I argue that we need to go beyond the “marketplace of ideas” paradigm and acknowledge and discuss the underrepresentation of particular points of view, especially in the humanities and social sciences. We must do more than appeal to some version of free speech doctrine; we must proactively encourage heterodoxy. In order to create sustainable intellectual and political diversity, we need an affirmative action program for ideas emerging from conservative and religious traditions.
An affirmative action program for conservative ideas? Your three chapters seem here to have come full circle.
I suppose they have, in the sense that I call for university leaders to be proactive in creating richer intellectual diversity, just as they have been proactive in creating ethnic and racial diversity.
You say you take a pragmatist’s view of these controversies. What do you mean by that?
Each of these controversies is characterized by warring factions of cynics (mostly conservatives) and cheerleaders (mostly liberals). And being at war, they tend to take exaggerated positions; I try to stake out a path between them, so my approach is pragmatic in that sense. But to draw on the philosopher Richard Rorty, the American pragmatists taught that the mission of philosophy was to help people construct a sense of who they are, what matters to them, and what they hope to make of their lives, and clearly that mission is also central to liberal education. As I say at the end of the book, the cynical dismissal of that mission—be it from liberals or conservatives—is especially dangerous these days when adventurous, rigorous inquiry is needed more than ever.
Are you saying that it is the current state of affairs in the country that motivated you to write this book?
I do find the Trump administration anti-educational. I’ve been concerned by how it has been weighing in against schools using race in admissions decisions and by calls for schools to teach in a certain way or modify their procedures for inviting lecturers to campus. I’ve been concerned by the accusations that campuses have replaced teaching and learning with indoctrination and political posturing. They haven’t, but the perception that they have should trouble us all.

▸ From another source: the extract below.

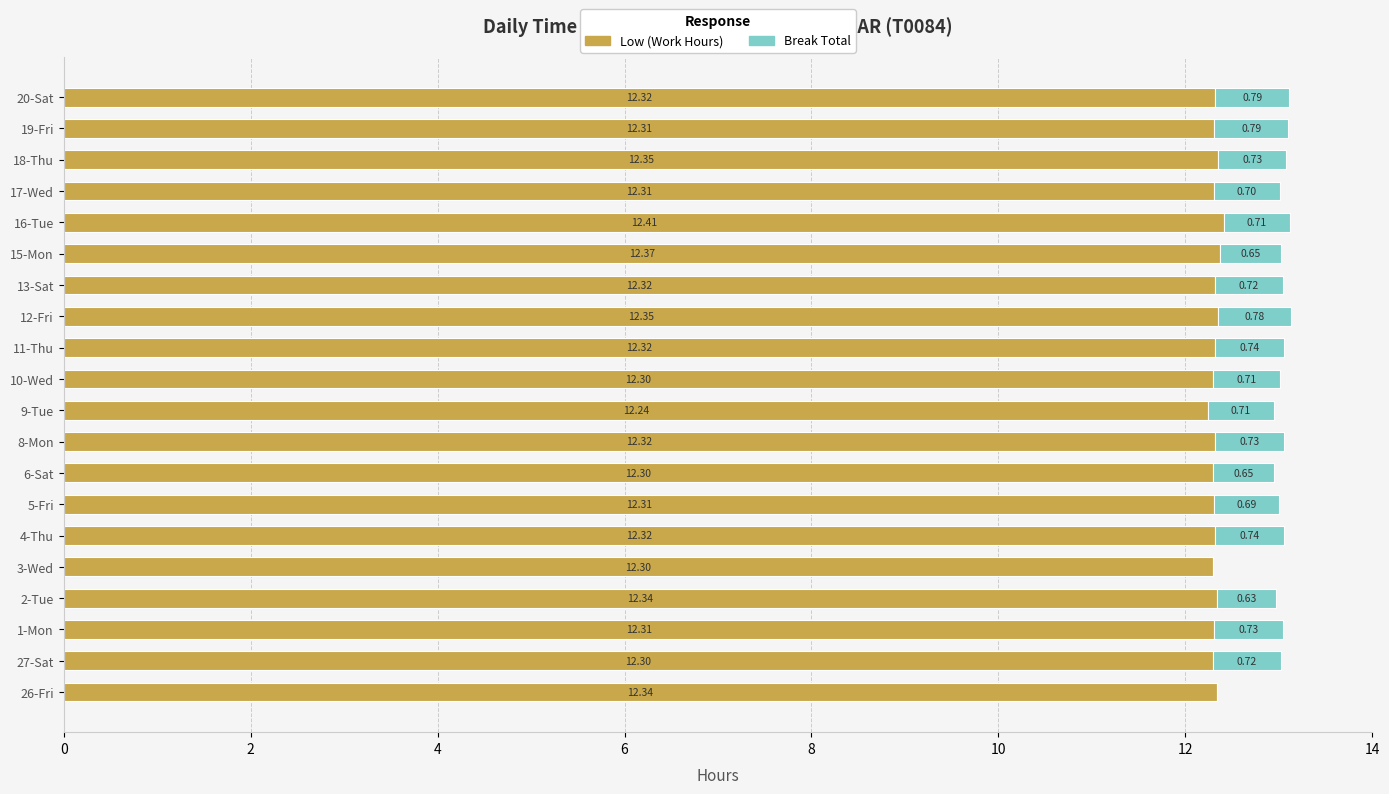

How many series are shown in this chart?

2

You don’t seem very hopeful.
I’m concerned but always hopeful. Education, like democracy, depends on hope—on a belief that we can find ways to improve our lives in common as well as our individual lives. Education at a university like ours should inspire civic participation in ways that allow students to connect with people who share their views and to engage with those who don’t. It is not about constructing partisan positions; it’s about developing self-awareness, subtlety of thought, and openness to the possibility of learning from others; and seeing that happen at Wesleyan every day is what makes me hopeful.